CTS: The Hiperbaric Bulk machine is a global innovation for large productions of HPP beverages. The machine delivers up to 5,000 liters per hour, which is the world’s largest productivity, with the lowest processing cost and minimum energy consumption. The machine is designed to fit into any large beverage production line and will allow the use of any kind of packaging after HPP, no matter the material, design or size. With the new equipment, the process will be simpler, with fewer stages and with a higher productivity. Its design is based on one vessel of a Hiperbaric 525 machine, together with a system of tanks where beverage is stored before and after the HPP process.

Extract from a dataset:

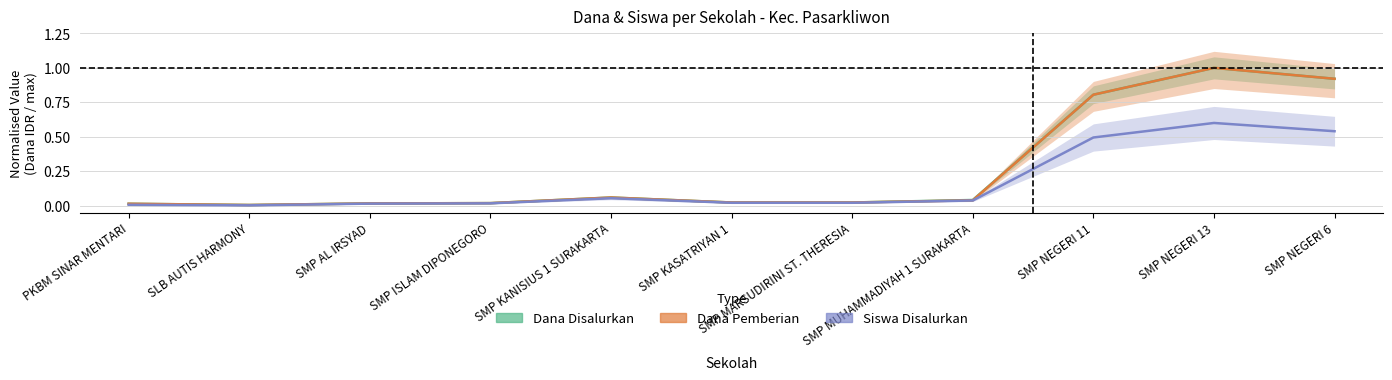

How many interior local peaks does the Dana Disalurkan series have?

2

Made for beverages and other low-viscosity liquid products, the Hiperbaric Bulk uses a large flexible pouch or bag to process up to about 500 liters (132 gallons) at a time. To inactivate the foodborne pathogens, the liquid is filled into this bag, which transmits the pressure to the beverage during the high pressure processing. After pressurizing, the liquid is sent through a high-pressure valve to an aseptic or ultraclean storage tank.
Hydrogen peroxide is used to sterilize the high-pressure valve and pipe connecting the processing chamber to the storage tank for each cycle. This is the same method and chemical used for sterilizing beverage containers. The sterilizable valve is unique to Hiperbaric, which is pursuing a patent.
The Bulk machine achieves twice the throughput of in-pack HPP treatment. This decreases energy costs per liter in half, and labor by 80 percent, since pouches or flexible bottles don’t need to be handled manually. The Hiperbaric Bulk technology also allows the use of glass or other rigid packaging, like carton bricks which is not an option for in-package HPP.
LP: Where do you see HPP going in the future?
CTS: I see more premium juices (processed in-bulk) plant-based dips, baby food and pet food being HPP processed.
Additionally, innovative products like plant-based, high-protein meals and functional foods and beverages such as vitamin-enhanced smoothies and beverages are also seeing growth.